Try to download this jar:
http://search.maven.org/remotecontent?filepath=org/apache/hadoop/hadoop-aws/2.6.0/hadoop-aws-2.6.0.jar
And add:
export CLASSPATH=$CLASSPATH:hadoop-aws-2.6.0.jar
And try to relaunch.
Thanks,
Peter Rudenko
On 2015-05-07 19:30, Nicholas Chammas wrote:
Hmm, I just tried changing |s3n| to |s3a|:
|py4j.protocol.Py4JJavaError: An error occurred while calling
z:org.apache.spark.api.python.PythonRDD.collectAndServe. :
java.lang.RuntimeException: java.lang.ClassNotFoundException: Class
org.apache.hadoop.fs.s3a.S3AFileSystem not found |
Nick
On Thu, May 7, 2015 at 12:29 PM Peter Rudenko <petro.rude...@gmail.com
<mailto:petro.rude...@gmail.com>> wrote:
Hi Nick, had the same issue.
By default it should work with s3a protocol:
sc.textFile('s3a://bucket/file_*').count()

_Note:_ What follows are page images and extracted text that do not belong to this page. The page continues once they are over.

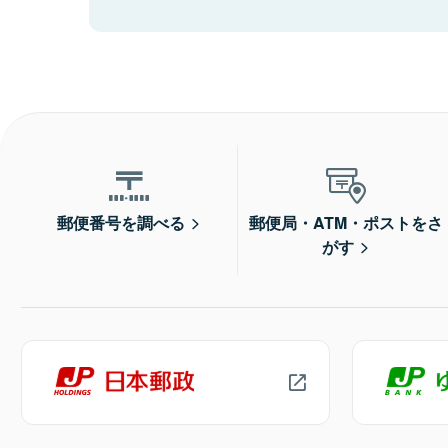
郵便番号を調べる
郵便局・ATM・ポストをさ
がす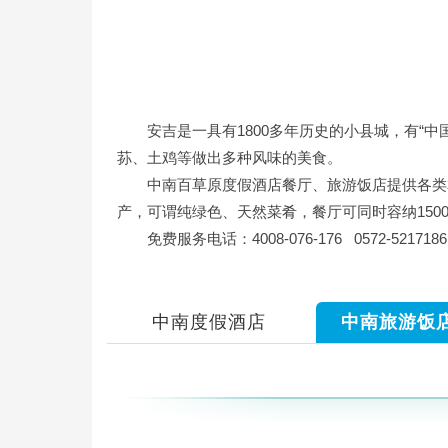
安吉是一具有1800多年历史的小县城，有
荪、土鸡等做出多种风味的美食。
中南百草原度假酒店餐厅、旅游饭店提供各类
产，可谓纯绿色、天然菜肴，餐厅可同时容纳150
免费服务电话：4008-076-176 0572-5217186
中南度假酒店
中南旅游饭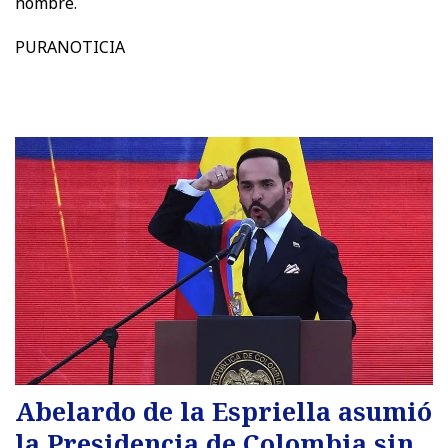
nombre.
PURANOTICIA
Abelardo de la Espriella asumió
la Presidencia de Colombia sin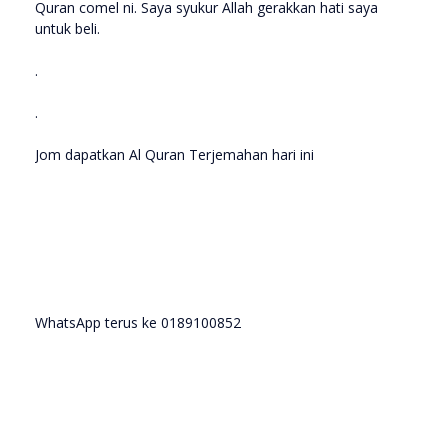
Quran comel ni. Saya syukur Allah gerakkan hati saya
untuk beli.
.
.
Jom dapatkan Al Quran Terjemahan hari ini
WhatsApp terus ke 0189100852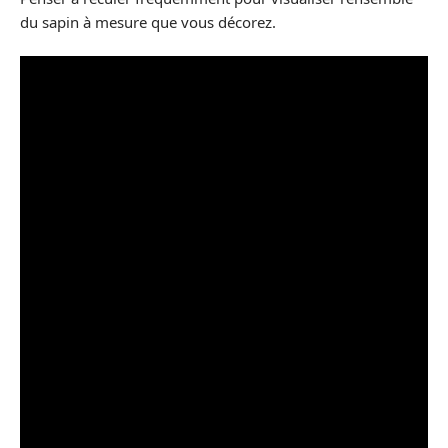
du sapin à mesure que vous décorez.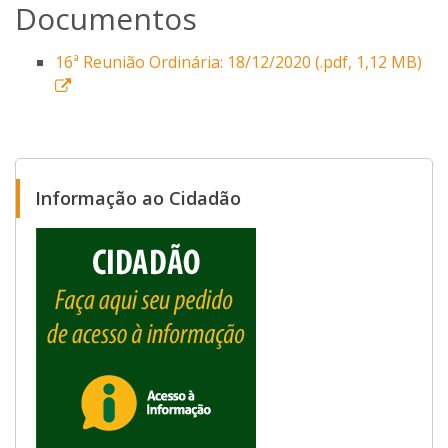
Documentos
16ª Reunião Ordinária: 18/12/2020 (.pdf, 1,12 MB)
E
s
s
e
l
Informação ao Cidadão
i
n
k
a
b
r
i
r
á
e
m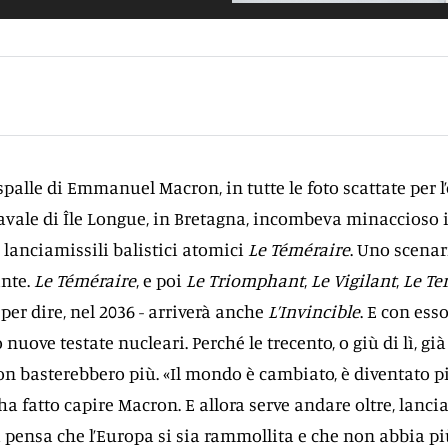
 spalle di Emmanuel Macron, in tutte le foto scattate per 
avale di Île Longue, in Bretagna, incombeva minaccioso i
lanciamissili balistici atomici
Le Téméraire
. Uno scenar
nte.
Le Téméraire
, e poi
Le Triomphant
,
Le Vigilant
,
Le Te
a per dire, nel 2036 - arriverà anche
L’Invincible
. E con esso
uove testate nucleari. Perché le trecento, o giù di lì, già
n basterebbero più. «Il mondo è cambiato, è diventato p
 ha fatto capire Macron. E allora serve andare oltre, lanci
i pensa che l’Europa si sia rammollita e che non abbia p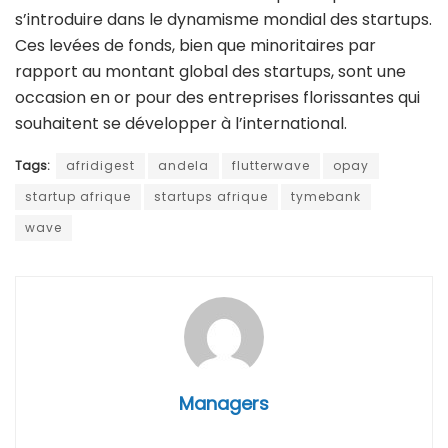
s’introduire dans le dynamisme mondial des startups.
Ces levées de fonds, bien que minoritaires par
rapport au montant global des startups, sont une
occasion en or pour des entreprises florissantes qui
souhaitent se développer à l’international.
Tags:
afridigest
andela
flutterwave
opay
startup afrique
startups afrique
tymebank
wave
Managers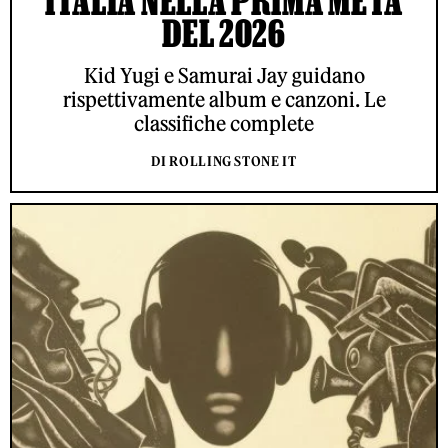
ITALIA NELLA PRIMA METÀ
DEL 2026
Kid Yugi e Samurai Jay guidano
rispettivamente album e canzoni. Le
classifiche complete
DI ROLLING STONE IT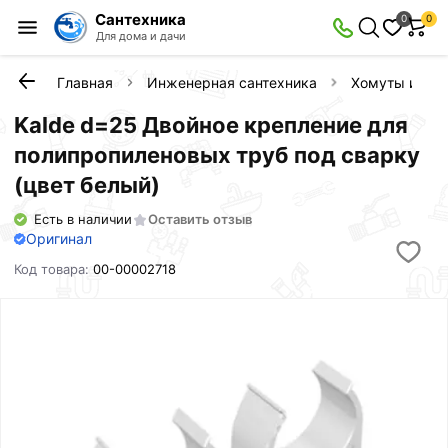
Сантехника
0
0
Для дома и дачи
Главная
Инженерная сантехника
Хомуты и кли
Kalde d=25 Двойное крепление для
полипропиленовых труб под сварку
(цвет белый)
Есть в наличии
Оставить отзыв
Оригинал
Код товара:
00-00002718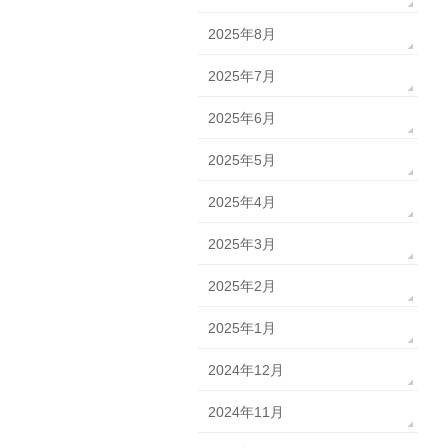
2025年8月
2025年7月
2025年6月
2025年5月
2025年4月
2025年3月
2025年2月
2025年1月
2024年12月
2024年11月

If you want to use s3n protocol you need to add hadoop-aws.jar to
spark's classpath. Wich hadoop vendor (Hortonworks, Cloudera,
MapR) do you use?
Thanks,
Peter Rudenko
On 2015-05-07 19:25, Nicholas Chammas wrote:
Details are here:https://issues.apache.org/jira/browse/SPARK-7442
It looks like something specific to building against Hadoop 2.6?
Nick